Lately while doing research on automated language translation, I’ve come to realize that there isn’t a clear, concise, well accepted definition of human language itself. A quick check on google reveals the wealth of interpretations. So then, kindly, let me proffer one more.
Language is the serialization of thought.
The term “serialization” should be ready accessible to programmers et al. For others, a quick explanation is in order. Serialization is the process of taking a complex (e.g wide) entity and transforming it, re-constructively, such that is can be passed through a much simpler (e.g narrower) channel. A typical requirement for correct serialization is the ability to de-serialize the serialized data to result in exactly the original entity.
A very simple analogy would be “serializing” a bunch of untidy children through a narrow gate, one child at a time. The only caveat being that, if the serialization process was perfect, then the children would regroup on the other side in the exact same configuration as before the serialization started.

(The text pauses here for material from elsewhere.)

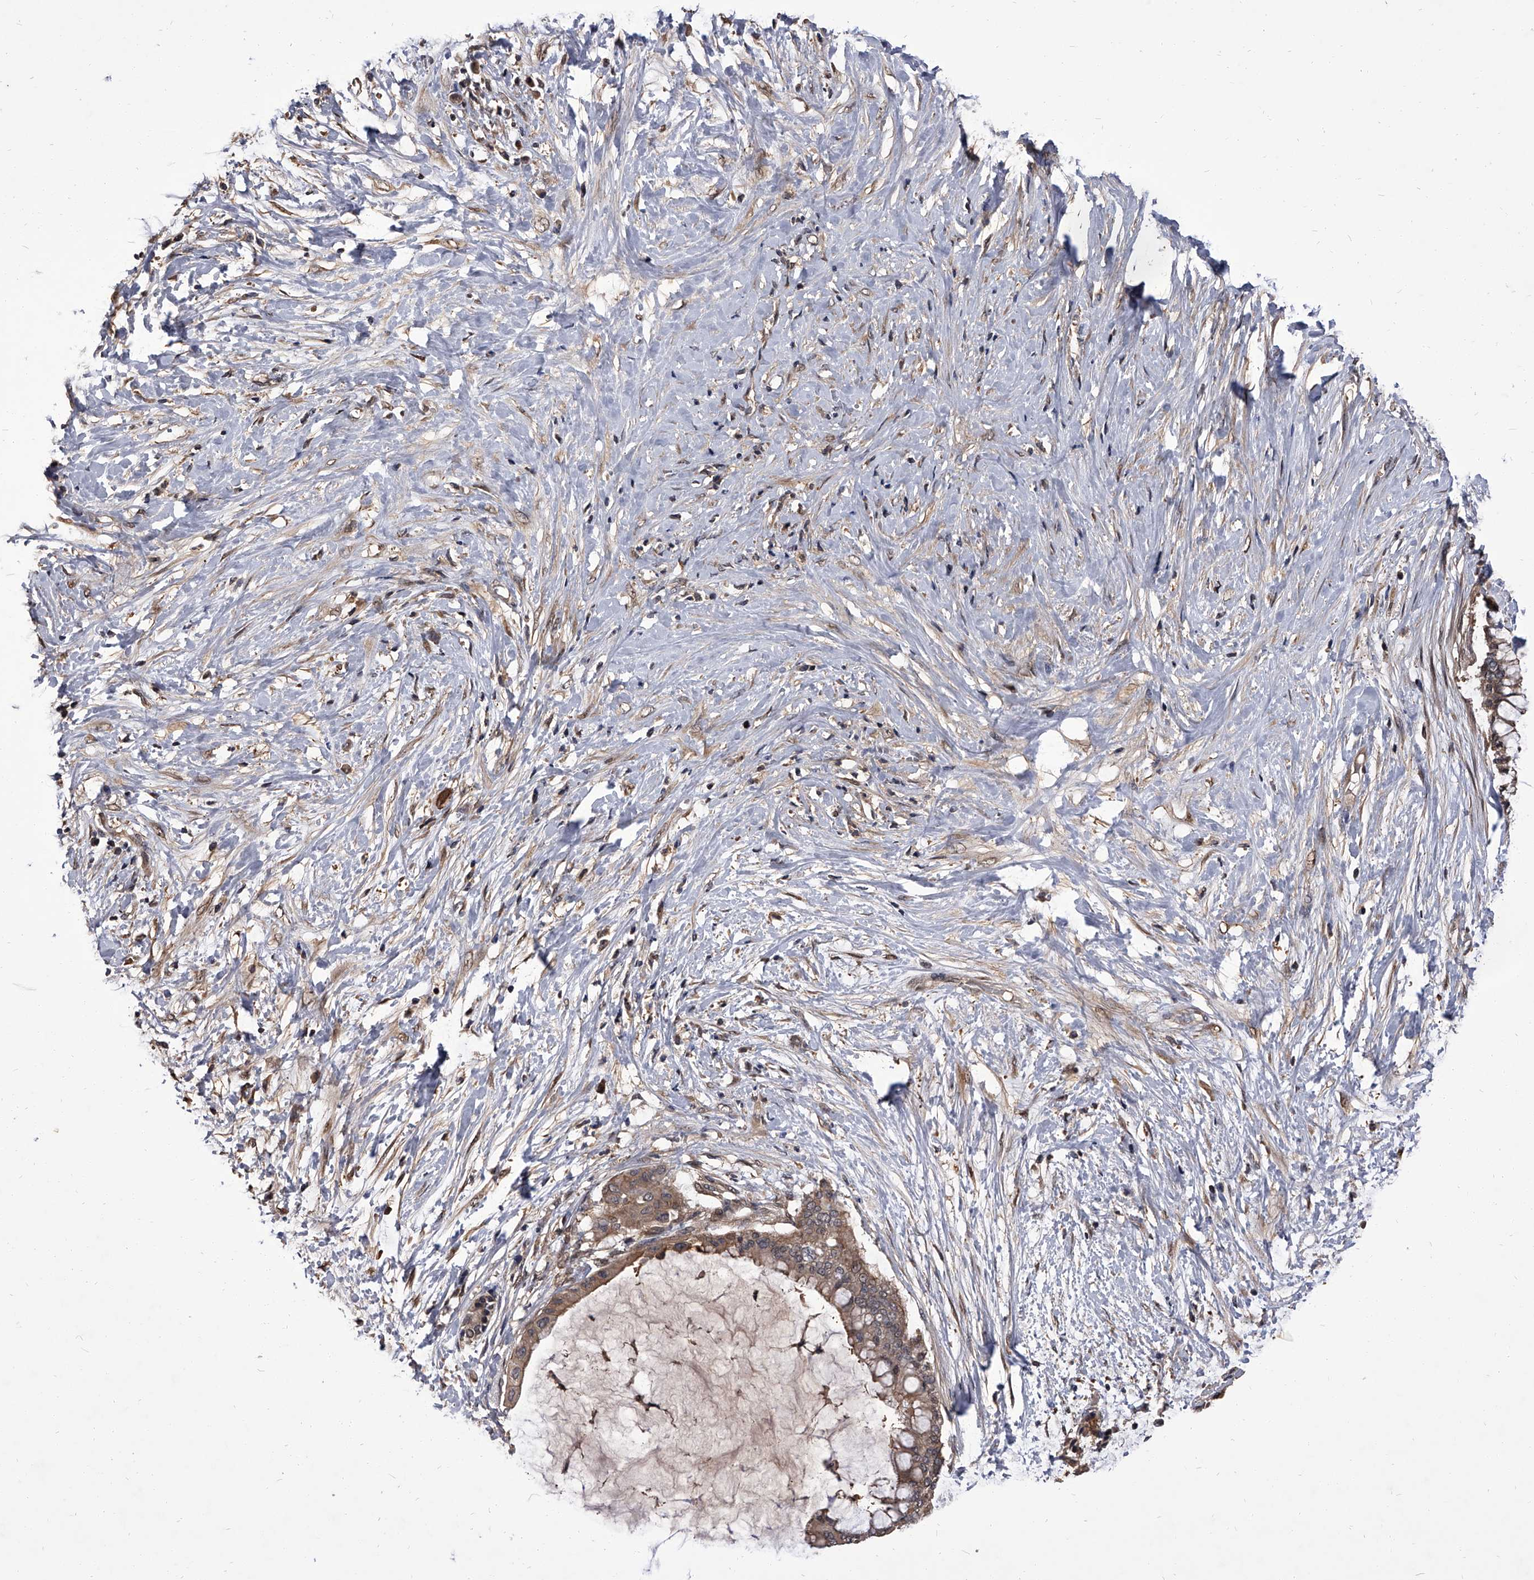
{"staining": {"intensity": "moderate", "quantity": ">75%", "location": "cytoplasmic/membranous"}, "tissue": "pancreatic cancer", "cell_type": "Tumor cells", "image_type": "cancer", "snomed": [{"axis": "morphology", "description": "Adenocarcinoma, NOS"}, {"axis": "topography", "description": "Pancreas"}], "caption": "Immunohistochemical staining of human pancreatic cancer displays medium levels of moderate cytoplasmic/membranous protein staining in about >75% of tumor cells.", "gene": "SLC18B1", "patient": {"sex": "male", "age": 41}}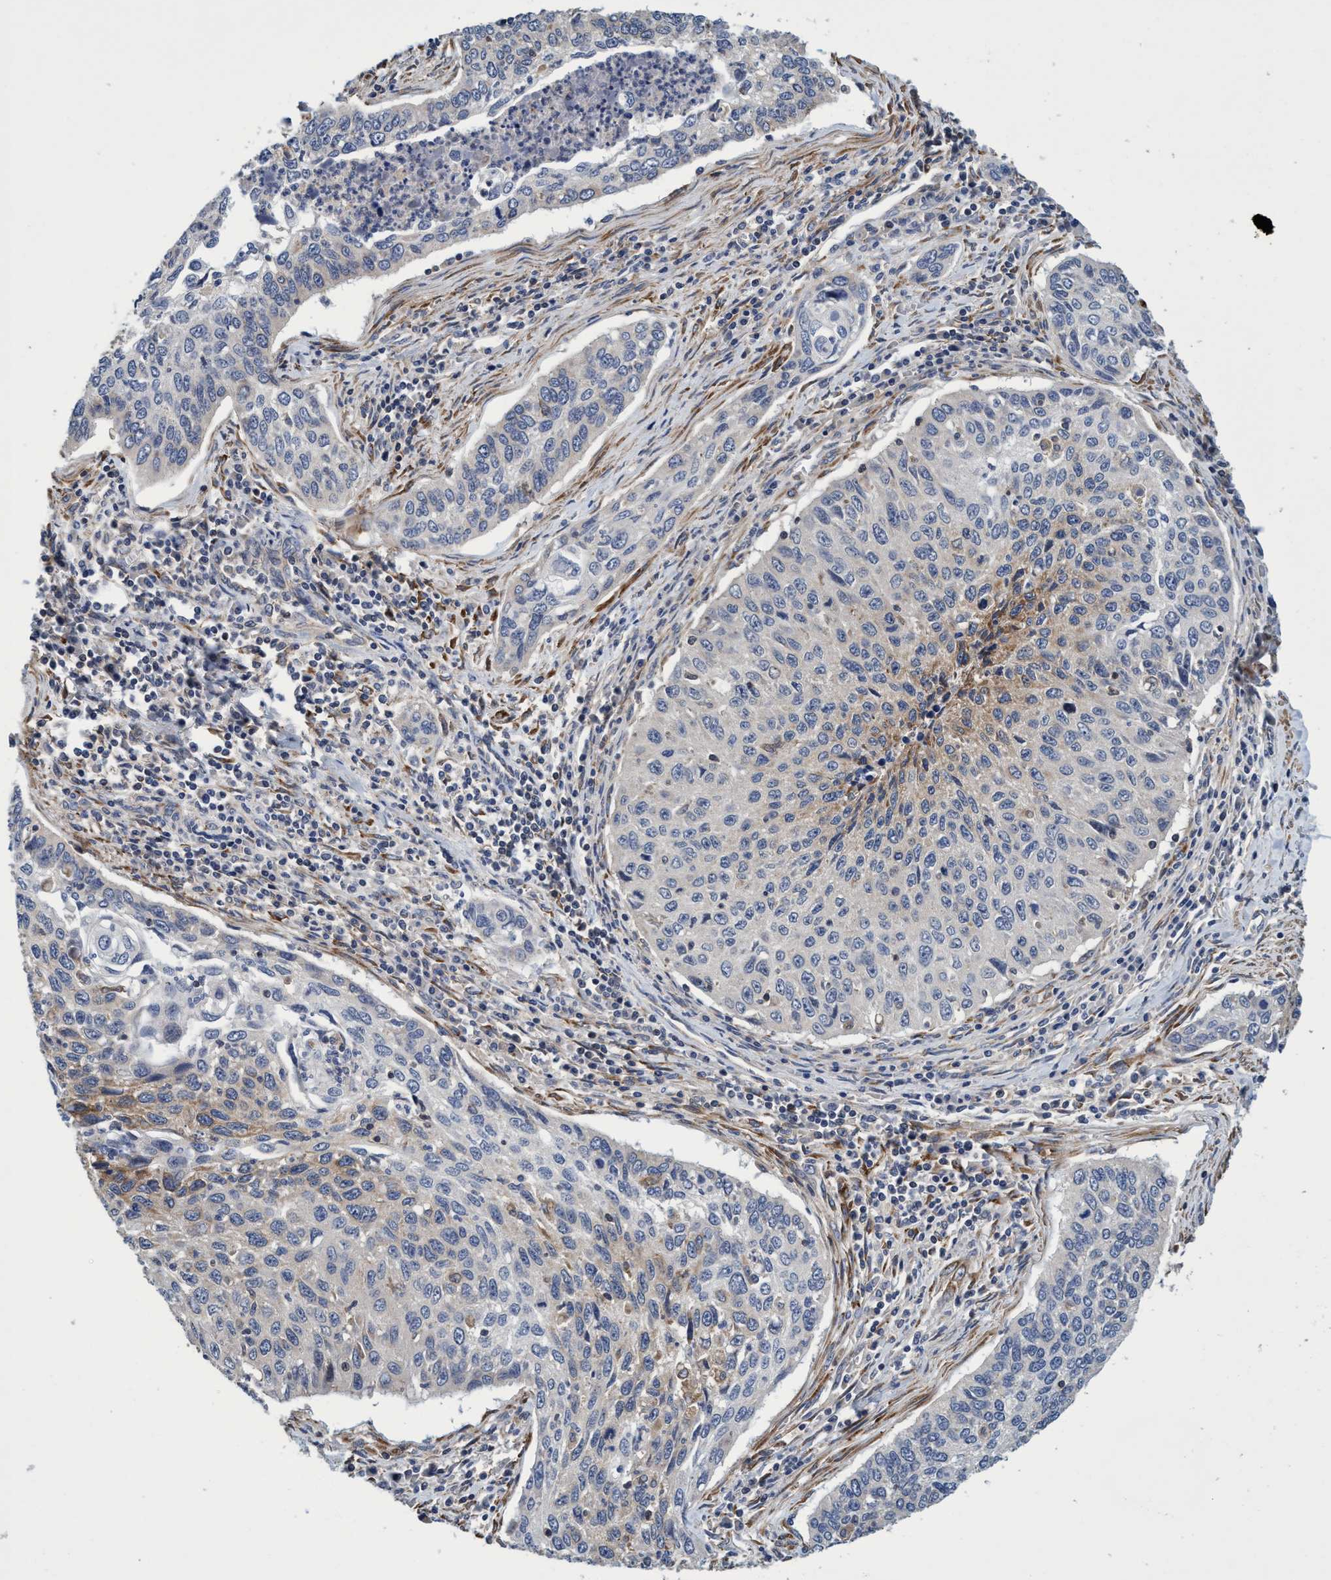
{"staining": {"intensity": "weak", "quantity": "<25%", "location": "cytoplasmic/membranous"}, "tissue": "cervical cancer", "cell_type": "Tumor cells", "image_type": "cancer", "snomed": [{"axis": "morphology", "description": "Squamous cell carcinoma, NOS"}, {"axis": "topography", "description": "Cervix"}], "caption": "Micrograph shows no significant protein staining in tumor cells of cervical cancer.", "gene": "CALCOCO2", "patient": {"sex": "female", "age": 53}}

Once the concept of serialization is clear, the intent of my definiton of language should also be clear, although you may or may not agree with it.
If we go along this line of thought (pardon the pun), a corollary immediately follows:
Language is the ultimate compression engine.
If we believe that human thought is one of the most complex phenomena known to us, and if language allows serialization of a complex thought into a small compact representation that can be communicated and stored in a myriad of ways, and ultimately easily de-serialized by target humans to reveal the original thought, then the corollary must be true.
When one thinks hard to solve a problem, it is likely he or she uses bits of language in self-communication to focus attention on particular aspects, annotate the intermediate results, and proceed one by one onto higher level steps. Although the most revealing flashes of insight most likely occur during a moment of unbounded “massively parallel” thought, knowledge of language undoubtedly plays a role in allowing the thinker to carry out elaborate thought experiments.
In primitive cultures (or in someone never exposed to the concept of language), undoubtedly the enterprising inventors of that time devised their own methods of mentally labelling specific ideas with individual symbols, and then using those symbols to ease the task of deriving higher level constructs.
Also, if the above corollary holds weight, I think it has some additional fantastic implications.
This means that if we were to one day achieve “brain dumps”, or “downloading a brain” and their ilk, the best format to allow accurate storage and re-construction would be plain text! If the brain could somehow be tricked into emitting a high speed lecture on its current and past states, then the language best suited for that would be the mother-tongue of the brain’s owner. Nothing else we conceive will probably ever come close in accuracy or compactness.
Of course, this does not bode well for automated machine translation attempts. To be fully successful at that task, implies the ability to de-serialize a piece of text into the original speaker’s thoughts. If we accept that human thought is one of the most complex or mysterious activities known to mankind, then we are accepting that automated machine translation is a pipe dream for many years to come.
On the other hand, if the code of language does get cracked soon, will it mean that human thought is not so complex after all?